Concerns have been raised about access to a scientific database containing the genetic and medical records of more than 500,000 people after an investigation found that “race scientists” appeared to claim to have received the data.
A senior scientist has warned that leadership responsible for data held by UK Biobank “needs to be very careful to ensure the right processes are followed” around access to information in order to maintain public trust.
Biobank holds genetic data and medical records of more than 500,000 participants, which it shares anonymously with academics and researchers to support new scientific discoveries and medical advances.
Last week the Guardian reported that a group called the Human Diversity Foundation (HDF), which conducts pseudoscientific research claiming to prove fundamental differences between races, had been secretly filmed discussing UK Biobank data.

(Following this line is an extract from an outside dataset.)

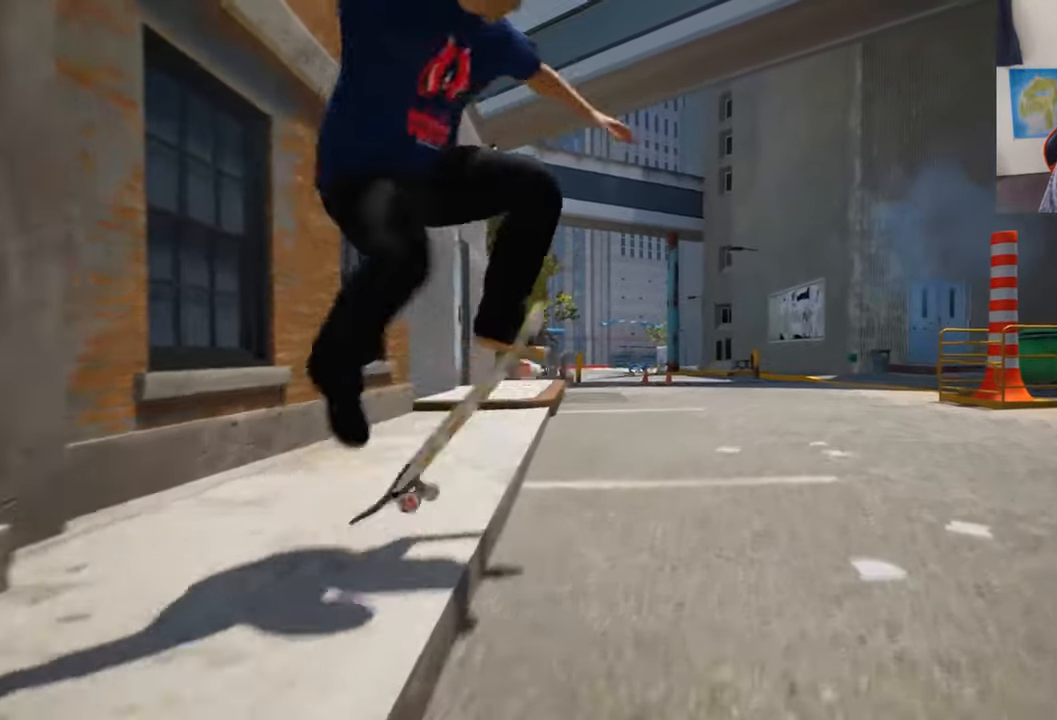
{"dt_ms": 500, "buttons": [], "left_stick": "center", "right_stick": "center", "events": [[117, "R2", "up"], [234, "right_stick", "up"], [400, "right_stick", "center"]]}
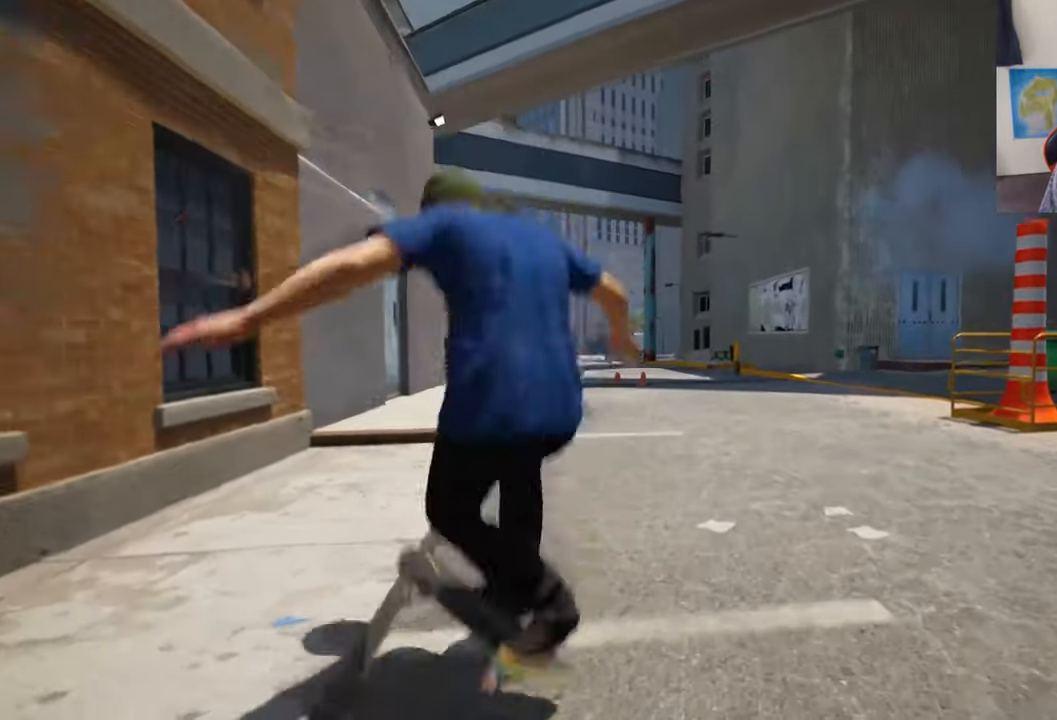
{"dt_ms": 500, "buttons": ["R2"], "left_stick": "center", "right_stick": "center", "events": [[450, "R2", "down"]]}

Mainstream geneticists regard such research as racist pseudoscience without supporting evidence. The footage was taken by an undercover activist from the anti-racism group Hope Not Hate and shared with journalists.
On the day of the Guardian’s publication, Biobank issued a statement criticizing the report and rejecting the findings. It said it had completed what it called a “thorough” and “extensive” investigation that had found no evidence of misuse of UK Biobank data.
Biobank said it believed the group was discussing access to publicly available statistics summarizing study results, rather than the anonymized data of the volunteers themselves.
However, in correspondence with a senior doctor the following day, which has been seen by the Guardian, Biobank chief executive Prof Sir Rory Collins said his inquiries were continuing.
“Out of an abundance of caution, we are pursuing further investigations to confirm whether or not there has been any misuse of Biobank UK data,” he said. “If we discover that participant-level data has been obtained illegally or that unapproved analyzes have been performed, we will use all available sanctions at our disposal (including legal action).
The comments appeared in opposition to Biobank’s public announcement of the conclusion of its investigation. Asked about the discrepancy, a spokesman said: “There is no contradiction between our statements. We launched an extensive investigation, including a third-party search of the Internet and dark web, and found no evidence that this data was available to unapproved researchers. However, if we received new information, it would allow us to investigate further.”
Biobank’s initial conclusions were based in part on analysis of a portion of the transcript of the undercover footage published by the Guardian. He said technical details in the transcript, such as the file type, cast doubt on the suggestion that participant-level data, which is available only to approved researchers, was obtained.
However, two senior geneticists and two health data experts who reviewed the same transcript said the terms used by HDF researchers in the undercover footage could refer to those who had access to such sensitive data.
David Curtis, a professor of genetics, evolution and the environment at University College London, warned that any suggestion by the group to access sensitive genetic data could affect public confidence not only in the Biobank, but in science in general. He questioned whether Biobank had been too quick to dismiss concerns.
“Perhaps an appropriate response would be that these allegations are concerning and we are looking into it, or that we have asked an outside person to investigate this,” he said. “For them to say we’ve had our data scientist look at it and they think everything’s fine is not good enough.”
Moral and medical questions
Separately, the Hope Not Hate investigation also recorded representatives of a US startup, Heliospect Genomics, describing the Biobank data as a “godsend” that had allowed it to develop a system to predict traits such as IQ, sex and height, as well as the risk of obesity or mental illness, in human embryos.
The company offers to help couples test their embryos as part of IVF treatment and has worked with more than a dozen families, according to the undercover footage. Experts say such practices would raise a host of moral and medical questions.
Biobank’s position on Heliospect’s use of its data changed during the course of the Guardian’s investigations, and there remains a degree of confusion about Biobank’s access policies.
Its spokespeople told the Guardian that Heliospect did not disclose screening embryos for IQ as an intended commercial application. “All researchers, whether academic or commercial, applying to UK Biobank are required to make clear the purpose of their research in their access application and subsequent annual reports,” the spokesperson said.
However, the next day, apparently after receiving new information from Heliospect, Biobank changed its position and issued a new statement. “Heliospect confirmed that its analyzes of our data were only used for their approved purpose of generating genetic risk scores for specific conditions and characteristics, and are exploring the use of their findings for pre-implantation screening in accordance with the regulation relevant in the US where Heliospect is based,” he said.
Heliospect told the Guardian that Biobank did not require companies to disclose the exact commercial applications of the research.
Curtis questioned Biobank’s response. “I think they should have approval processes that are more rigorous,” he said.
Dr Francesca Forzano, chair of the European Society of Human Genetics’ Policy and Ethics Committee, called for stronger security processes around such datasets. She said: “We call on those who legitimately hold genomic datasets to ensure that access procedures are governed by robust and transparent processes, including how decisions are made on whether or not proposed research is in the public interest . Secondary use of the data should be strictly prohibited and the data set should be used only for the original and approved purpose.”